Depois de uns cinco minutos de caminhada, sentei num banco qualquer com uma água de coco e uma pose de quem fosse o Fernando Sabino menos conhecido do mundo. Escutar, observar, escutar, observar… é meu trabalho. No final das contas, sou pego por uma conversa entre dois namorados, super melosos. Aquela coisa bem início de relacionamento, que parece que aquela pessoa substituiria tranquilamente o seu rim e você não ligaria em perder nada por ela (bom, talvez um pedaço do fígado quando acabasse). Aquele moleque até que parecia um bom partido, ou talvez só cachorro mesmo, só sei que ele era bom de papo. Em meio a todo aquele discurso ultrarromântico, me ficou uma citação à lá Roberto Carlos “Eu gosto dos detalhes… Acho que na verdade todo apaixonado quer os detalhes: O cheiro, a pintinha embaixo do olho o jeito que você dá risada…”. Depois disso, me perdi um pouco, antes que acabasse interferindo e pedindo o pivete em casamento.

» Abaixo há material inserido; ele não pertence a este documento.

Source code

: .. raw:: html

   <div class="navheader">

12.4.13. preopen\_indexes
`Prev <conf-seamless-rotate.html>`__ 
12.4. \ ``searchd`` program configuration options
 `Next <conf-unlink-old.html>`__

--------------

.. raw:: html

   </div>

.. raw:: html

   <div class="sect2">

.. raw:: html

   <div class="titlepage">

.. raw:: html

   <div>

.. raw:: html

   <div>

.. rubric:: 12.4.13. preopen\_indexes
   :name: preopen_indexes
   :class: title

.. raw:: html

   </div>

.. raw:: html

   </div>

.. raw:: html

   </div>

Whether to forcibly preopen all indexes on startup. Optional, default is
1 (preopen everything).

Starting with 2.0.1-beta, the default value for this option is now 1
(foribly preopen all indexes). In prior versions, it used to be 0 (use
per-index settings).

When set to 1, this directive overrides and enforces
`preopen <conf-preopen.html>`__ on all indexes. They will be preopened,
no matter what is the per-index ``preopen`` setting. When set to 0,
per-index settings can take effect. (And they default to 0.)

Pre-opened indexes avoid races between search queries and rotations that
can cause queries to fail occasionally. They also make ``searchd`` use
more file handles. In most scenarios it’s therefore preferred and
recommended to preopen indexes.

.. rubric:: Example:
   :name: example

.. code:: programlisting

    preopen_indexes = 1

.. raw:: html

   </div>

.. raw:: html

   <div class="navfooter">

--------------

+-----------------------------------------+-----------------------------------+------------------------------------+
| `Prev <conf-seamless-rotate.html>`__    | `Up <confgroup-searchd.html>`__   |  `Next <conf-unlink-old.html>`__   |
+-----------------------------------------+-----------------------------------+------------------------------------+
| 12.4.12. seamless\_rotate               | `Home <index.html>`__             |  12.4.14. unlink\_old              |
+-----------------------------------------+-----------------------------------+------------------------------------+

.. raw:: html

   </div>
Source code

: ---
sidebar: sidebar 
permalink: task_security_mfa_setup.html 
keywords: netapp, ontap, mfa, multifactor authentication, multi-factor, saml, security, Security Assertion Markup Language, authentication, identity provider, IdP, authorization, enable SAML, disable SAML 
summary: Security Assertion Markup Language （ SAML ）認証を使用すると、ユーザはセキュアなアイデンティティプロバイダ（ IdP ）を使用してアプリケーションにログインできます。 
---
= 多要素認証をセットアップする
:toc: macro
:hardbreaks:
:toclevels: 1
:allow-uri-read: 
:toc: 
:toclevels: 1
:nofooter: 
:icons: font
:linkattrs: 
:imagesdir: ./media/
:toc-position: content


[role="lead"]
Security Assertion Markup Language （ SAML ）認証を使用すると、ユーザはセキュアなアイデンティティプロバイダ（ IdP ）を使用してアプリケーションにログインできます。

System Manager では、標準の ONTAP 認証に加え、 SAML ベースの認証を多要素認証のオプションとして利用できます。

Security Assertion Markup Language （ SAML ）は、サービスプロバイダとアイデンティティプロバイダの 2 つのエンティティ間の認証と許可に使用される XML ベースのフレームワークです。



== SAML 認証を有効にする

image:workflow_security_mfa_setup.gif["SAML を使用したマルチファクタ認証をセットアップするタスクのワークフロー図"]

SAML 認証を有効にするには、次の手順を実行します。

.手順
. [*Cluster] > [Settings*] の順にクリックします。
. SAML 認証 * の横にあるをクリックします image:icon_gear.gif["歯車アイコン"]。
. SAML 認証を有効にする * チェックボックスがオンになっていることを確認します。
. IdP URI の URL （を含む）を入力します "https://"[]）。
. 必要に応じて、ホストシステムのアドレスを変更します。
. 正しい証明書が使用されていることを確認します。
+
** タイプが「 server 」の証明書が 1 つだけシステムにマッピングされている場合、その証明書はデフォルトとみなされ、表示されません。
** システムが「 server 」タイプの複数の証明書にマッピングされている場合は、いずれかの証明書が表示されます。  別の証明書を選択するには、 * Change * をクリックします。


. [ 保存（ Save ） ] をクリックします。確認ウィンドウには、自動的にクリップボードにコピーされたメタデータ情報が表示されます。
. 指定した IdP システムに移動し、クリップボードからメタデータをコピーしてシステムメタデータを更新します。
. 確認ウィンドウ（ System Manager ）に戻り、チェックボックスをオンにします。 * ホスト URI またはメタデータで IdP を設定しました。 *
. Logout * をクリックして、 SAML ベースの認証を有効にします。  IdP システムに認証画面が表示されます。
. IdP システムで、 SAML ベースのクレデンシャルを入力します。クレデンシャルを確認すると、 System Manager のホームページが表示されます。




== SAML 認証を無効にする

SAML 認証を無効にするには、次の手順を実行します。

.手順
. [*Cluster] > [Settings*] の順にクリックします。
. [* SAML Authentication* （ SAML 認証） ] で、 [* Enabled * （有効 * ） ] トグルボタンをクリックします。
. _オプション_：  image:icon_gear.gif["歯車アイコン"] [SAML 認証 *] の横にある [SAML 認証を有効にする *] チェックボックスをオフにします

Lá do meio pro fim da minha água de coco, passei a reparar no grupo de senhores que estavam sentados numa mesa jogando dominó. Todos gritavam e pulavam como se fosse um gol de copa do mundo. Dois que estavam de pé tomavam cerveja em copos americanos de procedência duvidosa (Na verdade a cerveja também, a gente estava numa barraca de água de coco, não em um boteco). Dos que estavam jogando, uma dupla tomava, também, sua cerveja clandestina e a outra tomava água de coco. Mas… Um dos coroas era diferente, ele era tipo o rei dos coroas ou, pelo menos, o mais descolado. Chapéu Panamá, camisa de botão meio aberta com a corrente aparecendo (Algo entre Jorge Amado e bicheiro da Mata Escura) e um copo de dose que ele escondia atrás da perna. Observei tanto aqueles amigos e o exemplo de malandro da terceira idade que me sentia quase que um intruso naquela situação, mas tudo ficou mais tranquilo quando o “Gato” do Capitães da Areia com 70 anos levantou o copinho de dose com alguma cachaça prima do álcool, também 70, pra mim e deu um sorriso. Quero ser igual a esse coroa no futuro…

Acontece que, com tudo isso, eu só posso concluir uma coisa: Acho que, assim como os apaixonados tratam os detalhes do que amam como o divino, os cronistas são grandes apaixonados pela vida (será?). Existia algo de prazeroso em observar cada detalhe do que acontecia a sua volta e 3 horas parecerem cinco minutos, algo de reconfortante em saber que o moleque no ponto de ônibus conseguiu passar na Federal e até uma adrenalina em saber que meu vizinho tinha deixado de mobiliar a casa por conta da “namorada” que só dava corno nele. Quer saber? Talvez nós, cronistas, até sejamos grandes apaixonados pela vida, mas isso é só romantização. No fundo, nós somos só grandes fofoqueiros com um vocabulário bom.